Exercise aim | Copy out the listing word for word, starting at the line containing "### Crossvalidation y grid (ridge)" and continuing through the line containing "--modelo ridge --cv", with both of those lines included.

Segment Start: Input data

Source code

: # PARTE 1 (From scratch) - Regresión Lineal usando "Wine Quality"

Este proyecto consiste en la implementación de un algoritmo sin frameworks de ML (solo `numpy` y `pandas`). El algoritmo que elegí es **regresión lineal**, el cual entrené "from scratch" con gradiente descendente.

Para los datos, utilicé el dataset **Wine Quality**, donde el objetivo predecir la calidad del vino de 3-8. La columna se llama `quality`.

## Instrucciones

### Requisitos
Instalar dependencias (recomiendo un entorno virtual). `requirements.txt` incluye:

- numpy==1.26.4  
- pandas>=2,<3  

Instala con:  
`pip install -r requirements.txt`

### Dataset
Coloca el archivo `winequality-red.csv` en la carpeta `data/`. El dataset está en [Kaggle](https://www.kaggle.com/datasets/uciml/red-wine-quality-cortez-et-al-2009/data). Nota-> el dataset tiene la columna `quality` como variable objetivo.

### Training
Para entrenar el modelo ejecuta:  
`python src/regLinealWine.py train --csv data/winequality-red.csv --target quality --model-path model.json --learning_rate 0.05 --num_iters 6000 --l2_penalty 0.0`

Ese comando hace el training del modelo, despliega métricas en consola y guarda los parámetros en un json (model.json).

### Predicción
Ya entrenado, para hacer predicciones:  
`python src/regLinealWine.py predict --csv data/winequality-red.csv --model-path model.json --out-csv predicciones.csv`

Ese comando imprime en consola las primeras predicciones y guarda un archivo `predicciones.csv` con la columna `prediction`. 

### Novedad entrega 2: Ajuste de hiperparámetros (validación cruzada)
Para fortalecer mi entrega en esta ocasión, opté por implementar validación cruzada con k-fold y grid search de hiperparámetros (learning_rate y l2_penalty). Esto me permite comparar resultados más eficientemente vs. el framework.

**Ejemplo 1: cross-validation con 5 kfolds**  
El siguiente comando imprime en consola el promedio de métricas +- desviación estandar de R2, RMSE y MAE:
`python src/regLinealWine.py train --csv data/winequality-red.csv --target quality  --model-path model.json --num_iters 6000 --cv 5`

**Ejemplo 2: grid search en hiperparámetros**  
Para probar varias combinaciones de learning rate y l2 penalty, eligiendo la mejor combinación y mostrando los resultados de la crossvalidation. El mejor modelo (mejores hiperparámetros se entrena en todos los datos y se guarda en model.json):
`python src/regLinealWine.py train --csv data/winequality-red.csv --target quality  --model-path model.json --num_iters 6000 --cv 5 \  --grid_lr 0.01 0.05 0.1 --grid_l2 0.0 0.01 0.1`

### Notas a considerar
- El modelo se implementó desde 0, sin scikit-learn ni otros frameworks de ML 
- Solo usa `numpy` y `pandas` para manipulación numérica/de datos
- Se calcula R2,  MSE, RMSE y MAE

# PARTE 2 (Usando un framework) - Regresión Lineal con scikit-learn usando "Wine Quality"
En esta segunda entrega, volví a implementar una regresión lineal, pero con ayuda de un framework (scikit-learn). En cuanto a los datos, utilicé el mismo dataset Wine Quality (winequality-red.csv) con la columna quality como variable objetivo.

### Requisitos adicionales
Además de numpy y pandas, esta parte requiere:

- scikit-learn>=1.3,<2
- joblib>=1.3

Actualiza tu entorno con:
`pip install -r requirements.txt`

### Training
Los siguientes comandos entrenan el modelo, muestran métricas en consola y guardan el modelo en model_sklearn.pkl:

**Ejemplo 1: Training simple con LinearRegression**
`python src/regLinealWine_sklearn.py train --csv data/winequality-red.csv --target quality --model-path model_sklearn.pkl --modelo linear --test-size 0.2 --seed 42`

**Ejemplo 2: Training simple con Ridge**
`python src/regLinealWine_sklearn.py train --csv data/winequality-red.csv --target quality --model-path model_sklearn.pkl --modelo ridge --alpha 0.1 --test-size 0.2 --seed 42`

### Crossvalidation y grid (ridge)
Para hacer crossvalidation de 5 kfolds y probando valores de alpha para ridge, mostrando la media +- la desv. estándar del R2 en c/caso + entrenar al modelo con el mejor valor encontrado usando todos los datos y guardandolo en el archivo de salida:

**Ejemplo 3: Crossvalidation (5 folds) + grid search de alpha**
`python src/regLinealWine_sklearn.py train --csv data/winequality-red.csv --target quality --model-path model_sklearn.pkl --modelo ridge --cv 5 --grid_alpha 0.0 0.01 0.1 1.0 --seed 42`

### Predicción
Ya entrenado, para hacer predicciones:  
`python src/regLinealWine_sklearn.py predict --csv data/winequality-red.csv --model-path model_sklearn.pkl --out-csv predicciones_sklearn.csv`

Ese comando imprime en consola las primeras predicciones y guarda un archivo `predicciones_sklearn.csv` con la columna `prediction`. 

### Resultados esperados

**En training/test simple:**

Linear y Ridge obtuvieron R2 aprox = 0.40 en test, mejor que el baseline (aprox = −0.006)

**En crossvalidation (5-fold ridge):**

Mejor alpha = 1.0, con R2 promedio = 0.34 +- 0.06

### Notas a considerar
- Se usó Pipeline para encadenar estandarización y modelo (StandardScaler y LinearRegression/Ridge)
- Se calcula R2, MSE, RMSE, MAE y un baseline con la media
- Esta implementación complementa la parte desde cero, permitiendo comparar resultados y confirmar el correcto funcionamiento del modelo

Segment End: Input data
Segment Start: Input data

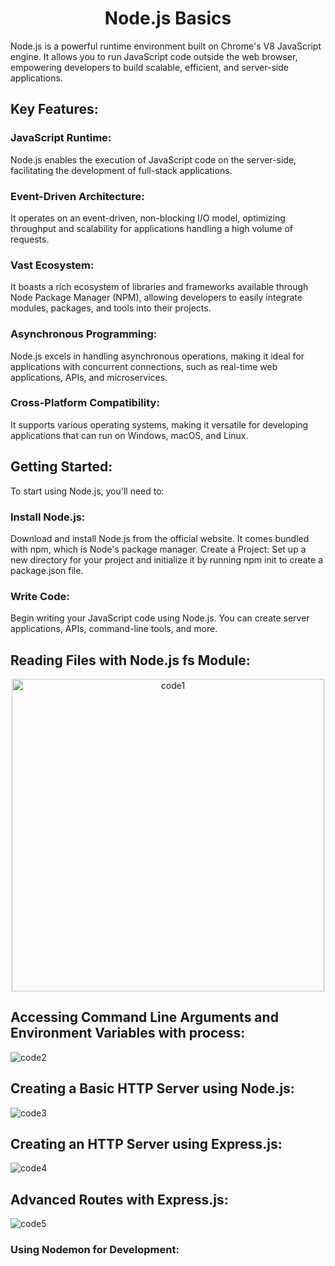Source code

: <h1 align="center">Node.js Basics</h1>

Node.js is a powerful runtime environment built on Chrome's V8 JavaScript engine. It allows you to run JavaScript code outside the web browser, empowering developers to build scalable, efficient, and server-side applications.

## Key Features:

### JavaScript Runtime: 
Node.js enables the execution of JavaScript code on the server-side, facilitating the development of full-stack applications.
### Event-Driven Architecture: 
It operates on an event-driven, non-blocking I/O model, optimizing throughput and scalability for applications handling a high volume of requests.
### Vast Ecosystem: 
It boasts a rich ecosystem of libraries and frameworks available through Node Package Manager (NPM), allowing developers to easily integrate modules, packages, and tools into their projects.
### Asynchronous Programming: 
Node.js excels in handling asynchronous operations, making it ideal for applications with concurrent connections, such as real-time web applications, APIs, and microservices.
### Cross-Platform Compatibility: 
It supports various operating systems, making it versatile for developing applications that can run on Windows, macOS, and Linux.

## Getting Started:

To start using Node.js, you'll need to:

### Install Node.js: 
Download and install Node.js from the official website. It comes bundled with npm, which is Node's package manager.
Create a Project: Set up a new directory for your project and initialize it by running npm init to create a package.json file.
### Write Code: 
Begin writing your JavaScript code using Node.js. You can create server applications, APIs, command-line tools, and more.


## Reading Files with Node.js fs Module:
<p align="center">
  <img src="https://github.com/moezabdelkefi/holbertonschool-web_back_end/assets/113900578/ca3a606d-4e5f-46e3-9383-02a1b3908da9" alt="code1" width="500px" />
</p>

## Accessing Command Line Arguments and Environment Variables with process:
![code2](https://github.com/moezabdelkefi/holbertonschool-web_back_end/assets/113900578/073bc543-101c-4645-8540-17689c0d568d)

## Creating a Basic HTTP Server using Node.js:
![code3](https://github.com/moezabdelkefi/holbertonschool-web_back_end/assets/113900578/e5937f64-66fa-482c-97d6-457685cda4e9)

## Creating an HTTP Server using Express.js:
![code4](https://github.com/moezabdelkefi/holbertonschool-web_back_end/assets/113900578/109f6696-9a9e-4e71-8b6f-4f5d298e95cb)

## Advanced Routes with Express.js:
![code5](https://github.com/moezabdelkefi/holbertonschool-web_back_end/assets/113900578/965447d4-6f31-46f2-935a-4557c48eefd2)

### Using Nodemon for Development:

Segment End: Input data
Segment Start: Input data

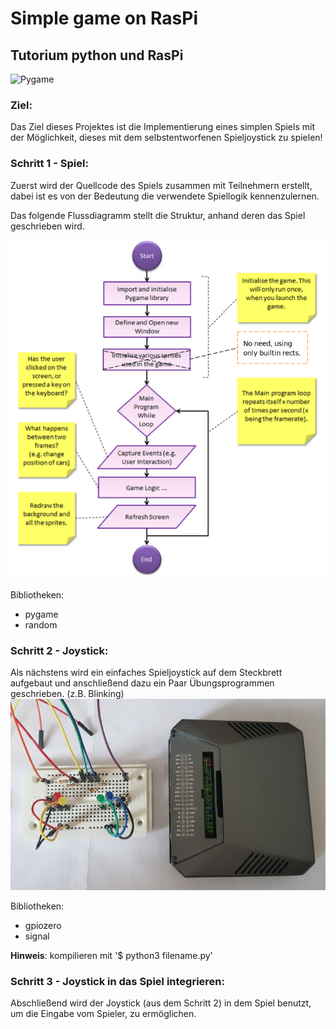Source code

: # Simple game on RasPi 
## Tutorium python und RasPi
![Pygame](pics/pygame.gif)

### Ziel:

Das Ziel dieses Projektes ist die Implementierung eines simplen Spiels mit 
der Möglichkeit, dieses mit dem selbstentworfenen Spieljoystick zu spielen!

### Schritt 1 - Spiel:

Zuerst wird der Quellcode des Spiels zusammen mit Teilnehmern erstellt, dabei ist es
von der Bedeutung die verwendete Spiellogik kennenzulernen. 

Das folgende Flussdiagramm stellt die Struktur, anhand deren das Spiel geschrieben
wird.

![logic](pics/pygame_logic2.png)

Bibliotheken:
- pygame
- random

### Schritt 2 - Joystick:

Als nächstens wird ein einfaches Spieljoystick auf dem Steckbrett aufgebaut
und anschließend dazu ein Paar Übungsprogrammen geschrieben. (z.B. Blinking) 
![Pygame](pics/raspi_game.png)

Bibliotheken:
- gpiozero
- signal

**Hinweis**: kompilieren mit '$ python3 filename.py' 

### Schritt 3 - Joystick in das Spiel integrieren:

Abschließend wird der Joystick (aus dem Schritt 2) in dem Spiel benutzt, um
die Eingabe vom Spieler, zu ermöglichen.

Segment End: Input data

Answer to this problem |
### Crossvalidation y grid (ridge)
Para hacer crossvalidation de 5 kfolds y probando valores de alpha para ridge, mostrando la media +- la desv. estándar del R2 en c/caso + entrenar al modelo con el mejor valor encontrado usando todos los datos y guardandolo en el archivo de salida:

**Ejemplo 3: Crossvalidation (5 folds) + grid search de alpha**
`python src/regLinealWine_sklearn.py train --csv data/winequality-red.csv --target quality --model-path model_sklearn.pkl --modelo ridge --cv 5 --grid_alpha 0.0 0.01 0.1 1.0 --seed 42`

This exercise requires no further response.